Chauncey spun about, astonished. "Dortmunder! What are you doing in here?"

"The same thing you are," Dortmunder said, and limped out to the sidewalk, followed by a skinny scholarly looking man wearing large spectacles and carrying the kind of black leather bag doctors used when doctors made house calls.

Dortmunder glared back over his shoulder at Chauncey, saying, "Well? You coming?"

Chapter 7

Dortmunder and Chefwick nosed their way around the roof of Arnold Chauncey's house like a pair of hunting dogs in search of the scent. Illuminated by light angling up through the open trapdoor, Chauncey stood and observed, a faint expectant smile on his face.

Dortmunder wasn't sure about this fellow Chauncey. It was all right, for instance, for Dortmunder and Chefwick to hang around in dark corners, that was more or less part of their job, but Chauncey was supposed to be a straight citizen, and not only that, a wealthy one. What was he doing lurking in doorways?
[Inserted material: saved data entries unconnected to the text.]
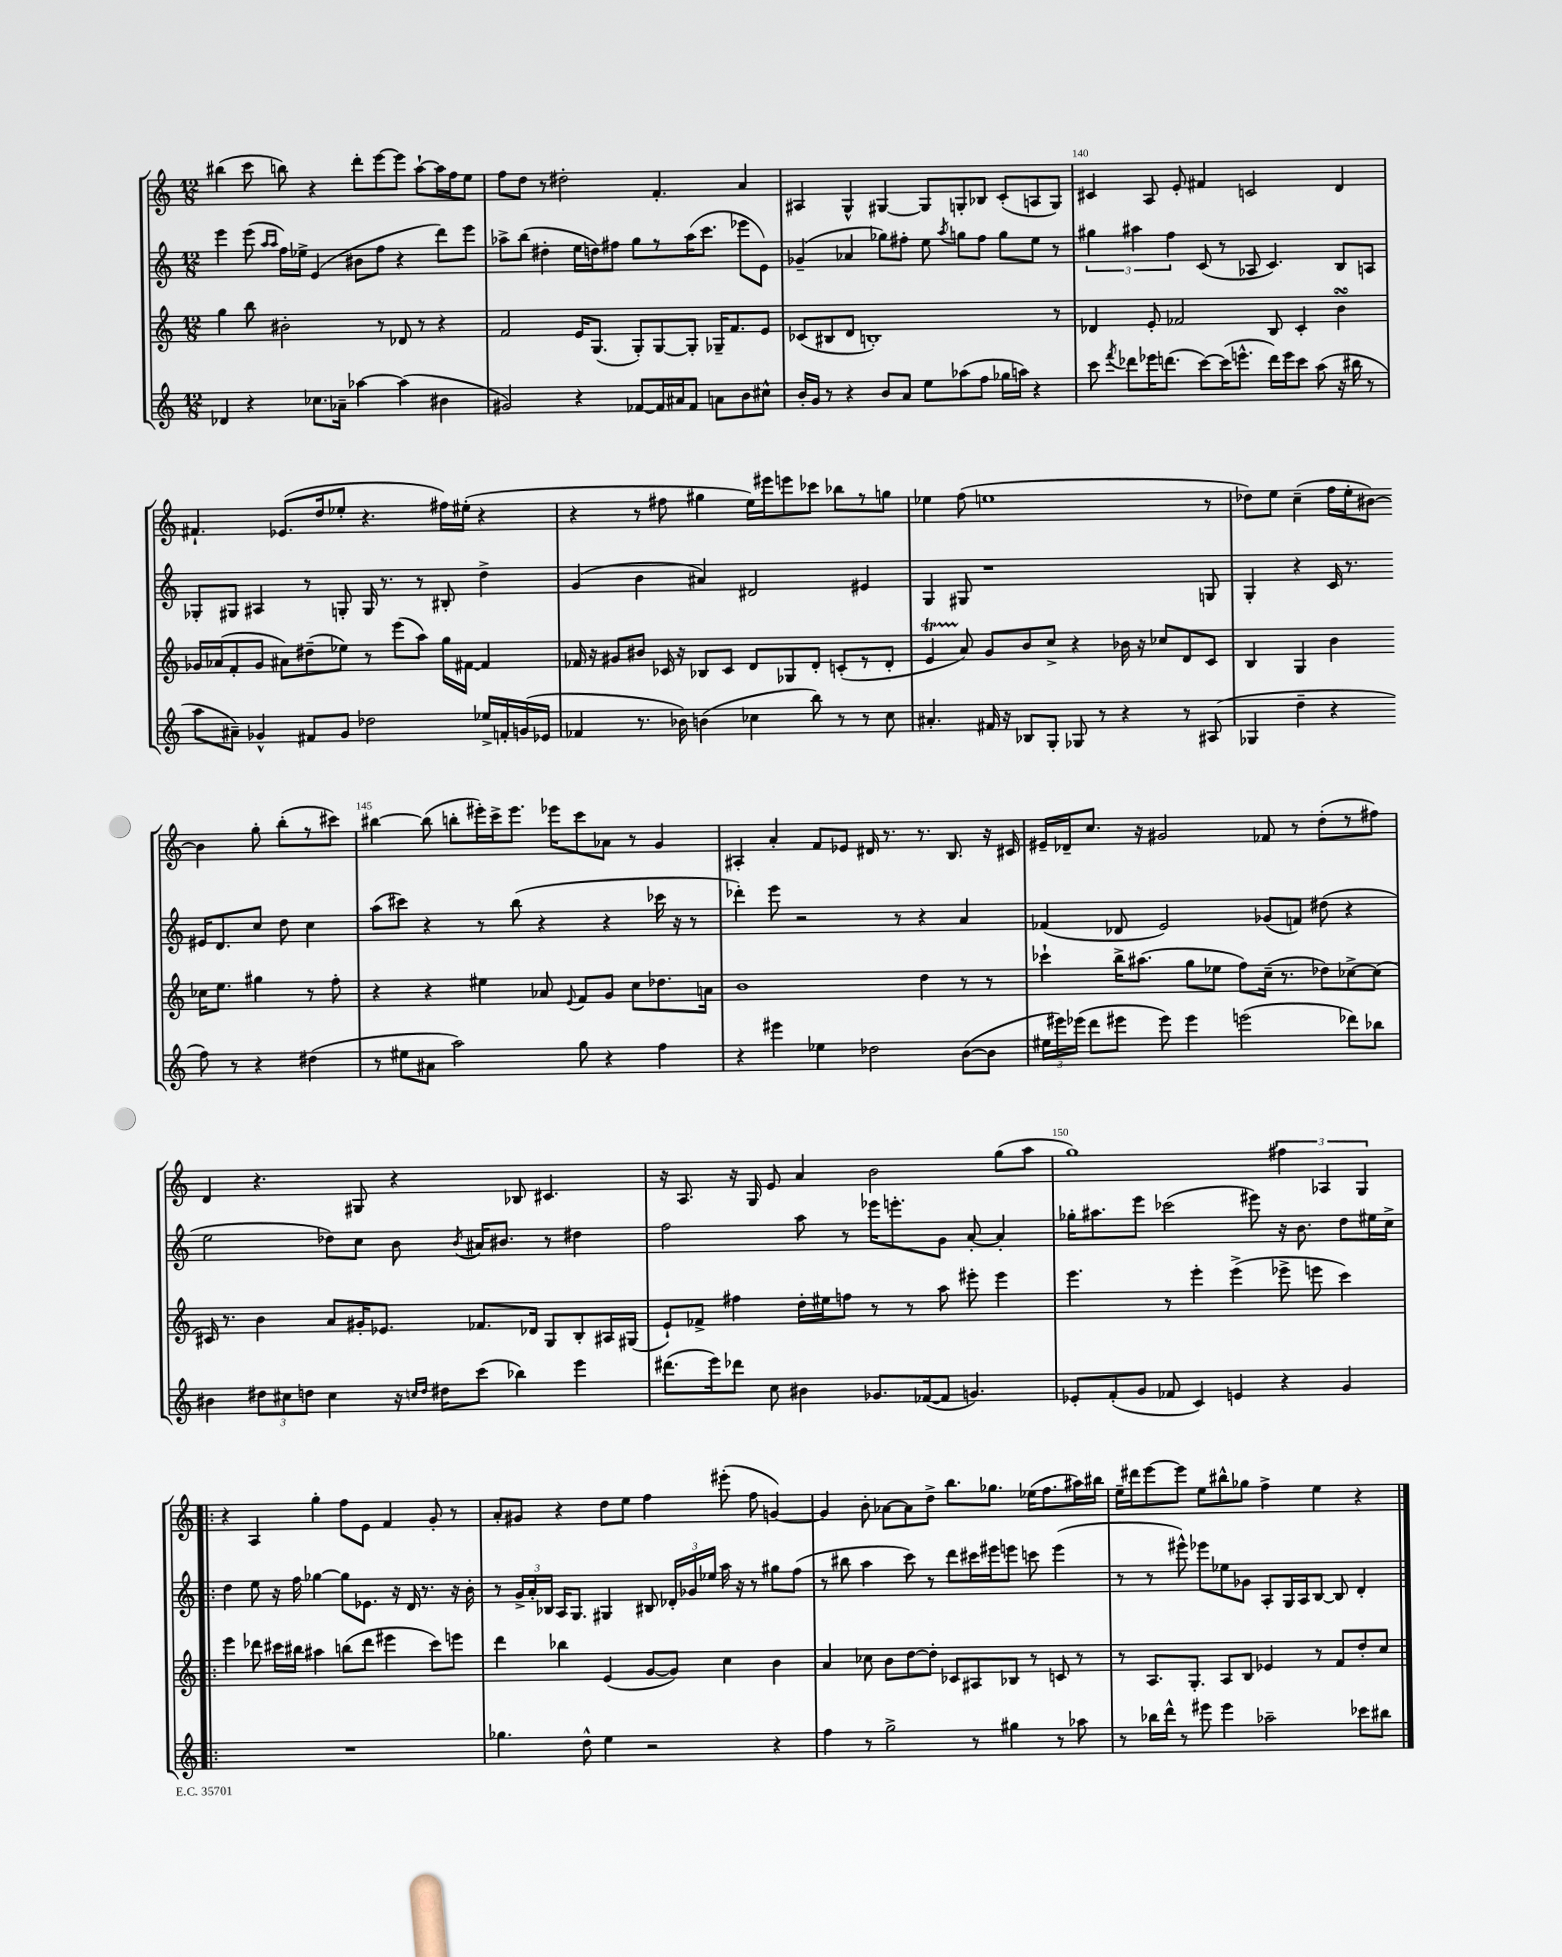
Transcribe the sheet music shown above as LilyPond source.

<<
\new StaffGroup <<
\new Staff = "s0" {
    \clef treble \key c \major \numericTimeSignature \time 12/8
    \autoBeamOff bis''4( c'''8 b''8) r4 d'''8[-. e'''8~ e'''8] a''8[~-! a''16 f''16 e''8] |
    f''8[ d''8] r8 dis''2-. f'4.-. a'4 |
    ais4 g4-^ gis4~ gis8[ g8-. bes8] c'8[-.( a8 g8]) |
    cis'4 a8 e'8-. fis'4 c'2 d'4 |
    fis'4.-! ees'8.[( d''16 ees''8]-. r4. fis''16[) eis''16]-.( r4 |
    r4 r8 fis''8 gis''4 e''16[) eis'''16 e'''8 ces'''8] bes''8[ r8 g''8] |
    ees''4 f''8( e''1 r8 |
    des''8[) e''8] c''4--( f''16[ e''16-. bis'8]~) bis'4 g''8-. b''8[-.( r8 cis'''8]) |
    bis''4~ bis''8( b''8[-. eis'''16-.) c'''16-> eis'''8.] ees'''16[ c'''8 aes'8] r8 g'4 |
    ais4-. a'4-. f'8[ ees'8] dis'16 r8. r8. b8. r16 cis'16 |
    eis'16[-- des'16-- c''8.] r16 gis'2 fes'8 r8 d''8[-.( r8 fis''8]) |
    d'4 r4. gis8 r4 bes8 cis'4. |
    r16 a8. r16 g16 e'8 a'4 b'2 g''8[( a''8] |
    g''1) \tuplet 3/2 { fis''4 aes4 g4 } |
    \bar ".|:" r4 a4 g''4-. f''8[ e'8] f'4 g'8-. r8 |
    a'8[-. gis'8] r4 d''8[ e''8] f''4 eis'''8-.( f''8 g'4~) |
    g'4 b'8-. aes'8[~ aes'8 d''8]-> b''8.[ ges''8.] ees''16[( f''8. ais''16) bis''16] |
    e''16[-- dis'''16 e'''8~ e'''8] e''8[ bis''8-^ ges''8] f''4-> e''4 r4 \bar "|." |
}
\new Staff = "s1" {
    \clef treble \key c \major \numericTimeSignature \time 12/8
    \autoBeamOff e'''4 e'''8( \grace { a''16[ a''16] } f''16[) ees''16]-> e'4( bis'8[ f''8] r4 d'''8[) e'''8] |
    aes''8[-> b''8]( dis''4-. e''16[ d''16) fis''8] g''8[ r8 aes''16( c'''8.] ees'''8[ e'8]) |
    ges'4--( aes'4 ges''8[) fis''8]-. e''8 \acciaccatura { a''8 } g''8[ fis''8] g''8[ e''8] r8 |
    \tuplet 3/2 { gis''4 ais''4 f''4 } c'8( r8 aes8 c'4.) b8[ a8] |
    ges8[-. gis8] ais4 r8 g8-. g16 r8. r8 bis8-. d''4-> |
    g'4( b'4 ais'4) dis'2 eis'4 |
    g4 gis8 r1 g8 |
    g4-. r4 c'16 r8. eis'16[ d'8. c''8] d''8 c''4 |
    a''8[( cis'''8]) r4 r8 b''8( r4 r4 ces'''16 r16 r8 |
    des'''4-.) e'''8 r2 r8 r4 a'4 |
    fes'4( des'8 e'2) ges'8[( f'8]) dis''8( r4 |
    e''2 des''8[) c''8] b'8 \acciaccatura { b'8 } ais'16[ bis'8.] r8 dis''4 |
    f''2 a''8 r8 ees'''16[ e'''8.-. g'8] a'8~-. a'4-. |
    ges''16[-. ais''8. e'''8] ces'''2( eis'''8) r16 b'8. d''8[ eis''16 c''16]-> |
    \bar ".|:" d''4 e''8 r16 f''16 ges''4~ ges''8[ ees'8.] r16 d'16 r8. r16 b'16-. |
    r8 \tuplet 3/2 { g'16[-> a'16-. bes16] } a16[ g8.] gis4 bis8 \tuplet 3/2 { des'16[-. ges'16 ees''16] } a''16 r16 r8 gis''8[ f''8]( |
    r8 bis''8 a''4 c'''8) r8 d'''8[ cis'''16 eis'''16 e'''8] c'''8 e'''4( |
    r8 r8 eis'''8-^) ees'''8[ ees''8 ges'8] a8[-. g16 a16 b8]~ b8 d'4-. \bar "|." |
}
\new Staff = "s2" {
    \clef treble \key c \major \numericTimeSignature \time 12/8
    \autoBeamOff g''4 b''8 bis'2-. r8 des'8 r8 r4 |
    f'2 e'16[ g8.]( g8[-.) g8~ g8]-. ges16[-- f'8. e'8] |
    ces'8[( bis8 d'8] b1-.) r8 |
    des'4 e'8-. fes'2 b8 c'4-. b'4\turn |
    ges'16[ aes'16( f'8-. ges'8] ais'8[) dis''8--( ees''8]) r8 e'''8[( a''8]) g''16[ fis'16]~ fis'4 |
    fes'16 r16 gis'8[ bis'8] ces'16 r16 bes8[ ces'8] d'8[ ges8 d'8]-. c'8[-.( r8 d'8]-. |
    e'4\startTrillSpan a'8\stopTrillSpan) g'8[ b'8 c''8]-> r4 bes'16 r16 ces''8[ d'8 c'8] |
    b4 g4 b'4 ces''16[ e''8.] gis''4 r8 f''8-. |
    r4 r4 eis''4 aes'8 \appoggiatura { e'8 } f'8[ g'8] c''8[ des''8. a'16] |
    b'1 d''4 r8 r8 |
    ces'''4-! b''16[-> ais''8.]( g''8[ ees''8] f''8[) c''16]--( r8. des''8[) ces''8~-> ces''8]( |
    cis'16) r8. b'4 a'8[ gis'16-. ees'8.] fes'8.[ des'16] g8[ b8-. ais16 gis16]( |
    e'8[-!) fes'8]-> fis''4 d''16[-. eis''16 f''8] r8 r8 a''8 eis'''8-. eis'''4 |
    e'''4. r8 e'''4-. e'''4->( ees'''8-> e'''8 c'''4) |
    \bar ".|:" e'''4 des'''8 cis'''16[ bis''16] ais''4 b''8[( des'''8] eis'''4 cis'''8[) e'''8] |
    d'''4 bes''4 e'4( g'8[~ g'8]) c''4 b'4 |
    a'4 ces''8 b'8[ d''8~ d''8]-. ces'8[ ais8 bes8] r8 c'8 r8 |
    r8 a8.[ g8.]-. a8[ b8] ees'4 r8 f'8[ d''8-. c''8] \bar "|." |
}
\new Staff = "s3" {
    \clef treble \key c \major \numericTimeSignature \time 12/8
    \autoBeamOff des'4 r4 ces''8.[ aes'16]-- aes''4~ aes''4( bis'4 |
    gis'2) r4 fes'8[~ fes'16 ais'16 fes'8] a'8[ b'8 cis''8]-^ |
    b'16[-. g'16] r8 r4 b'8[ a'8] e''8[ aes''8( f''8] ges''16[ a''16]) r4 |
    c'''8 \acciaccatura { f'''8 } des'''8[ ees'''16 d'''8.]( c'''8[~) c'''16( e'''8.]-^ d'''16[) e'''16 c'''8] a''8( r16 bis''16 r8 |
    a''8[ ais'8]--) ges'4-^ fis'8[ ges'8] des''2 ees''16[-> f'16-. g'16( ees'16] |
    fes'4 r8. bes'16) b'4( ces''4 b''8) r8 r8 ces''8 |
    ais'4.-. fis'16 r16 bes8[ g8]-. ges8 r8 r4 r8 ais8( |
    ges4 d''4-- r4 f''8) r8 r4 dis''4( |
    r8 eis''8[ ais'8] a''2) g''8 r4 f''4 |
    r4 eis'''4 ees''4 des''2 b'8[~( b'8] |
    \tuplet 3/2 { eis''16[ eis'''16) ees'''16]( } d'''8[ eis'''8] eis'''8) eis'''4 e'''2( des'''8[) bes''8] |
    bis'4 \tuplet 3/2 { dis''8[ cis''8 d''8] } cis''4 r16 \grace { c''16[ d''16] } dis''16[ c'''8]( bes''4) e'''4 |
    dis'''8.[( e'''16) des'''8] c''8 bis'4 ges'8.[ fes'16~( fes'8] g'4.) |
    ees'8[-. f'8-.( g'8] fes'8 c'4) e'4 r4 g'4 |
    \bar ".|:" R1. |
    ges''4. d''8-^ e''4 r2 r4 |
    f''4 r8 g''2-> r8 gis''4 r8 aes''8 |
    r8 bes''16[ d'''16]-^ r8 eis'''8 eis'''4 aes''2-- ces'''8[ bis''8] \bar "|." |
}
>>
>>
\layout { \context { \Score currentBarNumber = #137 \override BarNumber.break-visibility = ##(#f #t #t) barNumberVisibility = #(every-nth-bar-number-visible 5) } }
It was Dortmunder's belief that in every trade with glamour attached to it – burglary, say, or politics, movies, piloting airplanes – there were the people who actually did the job and were professional about it, and then there were the people on the fringe who were too interested in the glamour and not enough interested in the job, and those were the people who loused it up for everybody else. If Chauncey was another clown leading a rich fantasy life, Dortmunder would have to rethink this entire proposition.

In the meantime, though, they were here and they might as well look the thing over. Even if the Chauncey deal fell through, it could be useful to know how to get into this place at some later date.

This was one of a row of ten attached houses built shortly before the turn of the century, when New York's well-to-do were just beginning to move north of 14th Street. Four stories high, twenty-five feet wide, with facades of stone and rear walls of brick, they shared one long continuous flat roof, with knee-high brick walls delineating each property line. Three of the houses, including Chauncey's, featured roof sheds housing elevator mechanisms, added later. Television antennae sprouted like an adolescent's beard on all the roofs, but many of them were tilted or bent or utterly collapsed, marks of the spread of cable TV. The roof construction was tar over black paper. The front parapet showed marks of a fire escape, since removed.

While Chefwick studied the wires that crossed to the roof from the nearby power and telephone poles, clucking and muttering and peering through his spectacles, Dortmunder took a stroll down the block, stepping over the low brick walls, crunching on one tarred roof after another until be reached the end of the row, where he stood facing a blank brick wall. Or, not entirely blank; here and there the outlines of bricked-in windows could be seen.